Hi Kathy- we are getting organized to produce ceramic handles for shave brushes so I will post when we have those going. I am working on finding the knots for a reasonable price. Here are some other sites but they are fairly pricey. What I understand from real wet shave enthusiasts is that the brush is the biggest part of success so they are pretty picky about it and spend about 100 to 150 on a brush.
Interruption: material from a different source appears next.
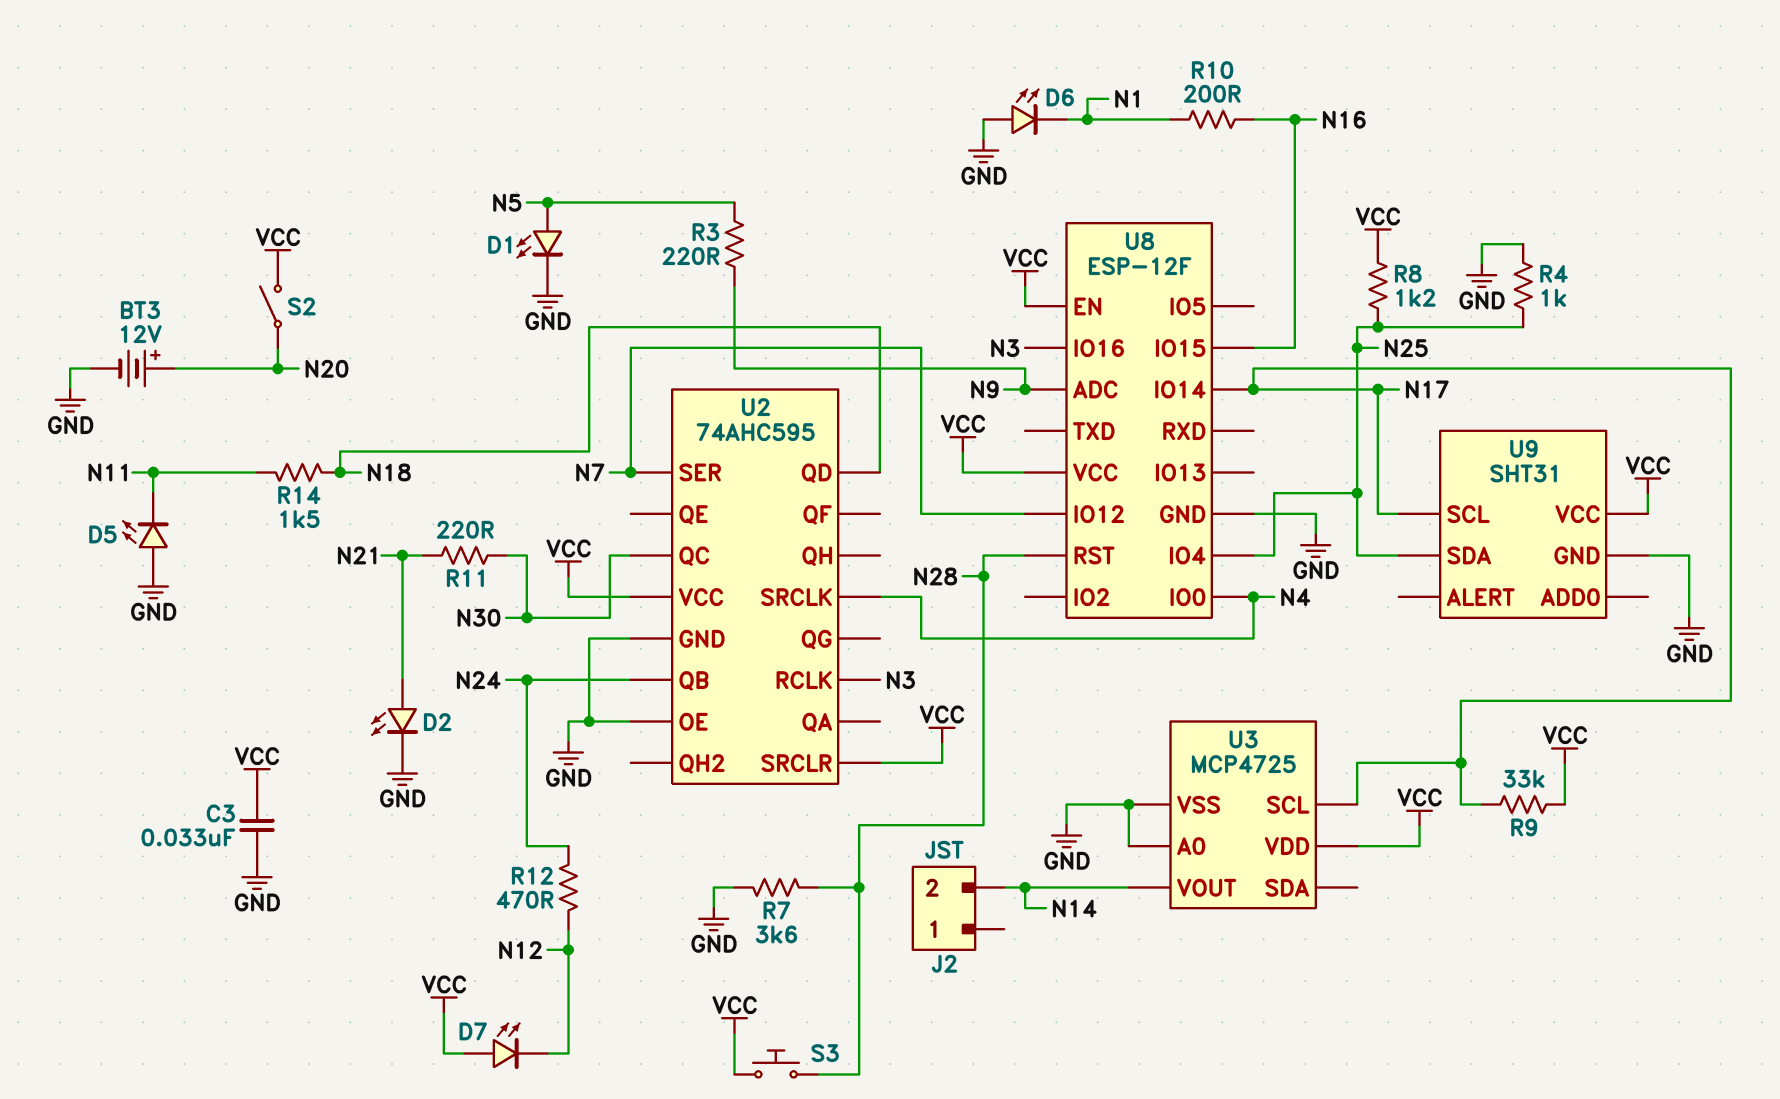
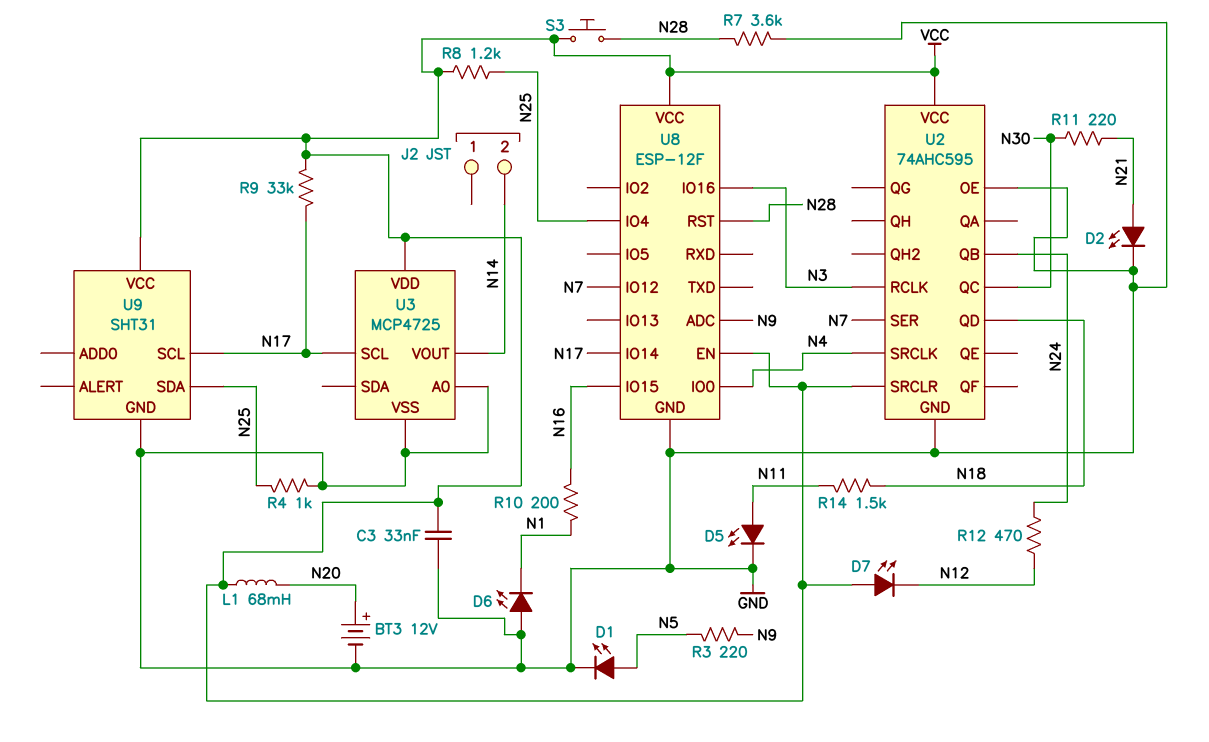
D5: LED (A GND, K N11) -> LED (A N11, K GND)
L1: none -> 68mH (N20, VCC)
S2: switch (N20, VCC) -> none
That is not my market but wanted to offer brushes that match our scuttles and shave mugs.

Here is a link to an article about brushes and the links below are suppliers.

http://www.classicshaving.com/articles/article/590351/5618.htm

http://www.vulfixoldoriginal.com/

http://www.shavemac.com/shop/Shaving-Brushes

http://www.vintagebladesllc.com/vshop/xcart/home.php?cat=116


----------



## Kalne (Oct 25, 2007)

That's funny.....I was just looking at a site that sold the knots and wondered if dh could make the wood handles......like he has time. LOL But he loves to work with wood. Hmmm, maybe ds could do it.

I know what you mean though....a serious shaver will spend a good deal for a good brush. But how many serious shavers would purchase that brush from a soap maker? I'd like a good starter brush for someone testing the waters and then they can go off and research what they really want in a brush and find their perfect fit/style. Will be interested to see what you come up with!


----------



## Dacaree (Jan 31, 2009)

Kathy go to Brambleberry. They have wooden handled ones for $4.00. Also my son went to Walmart and bought a brush and stand for $5 or $6 he said. I order the one from Brambleberry, they are not fancy but they work and as long as you rinse it and let it dry it last quit awhile. They work good for starter kits and if the customer wants to upgrade I leave that up tho them.


----------



## SimplyE (Jan 15, 2010)

try Pendergrass. Password is "relax". I bought the sets they have.

http://www.pendergrassinc.com/WholesaleLogin.aspx


----------



## hsmomof4 (Oct 31, 2008)

I got mine here: http://www.pawmade.com/store/WsDefault.asp


----------



## Kalne (Oct 25, 2007)

Thanks!


----------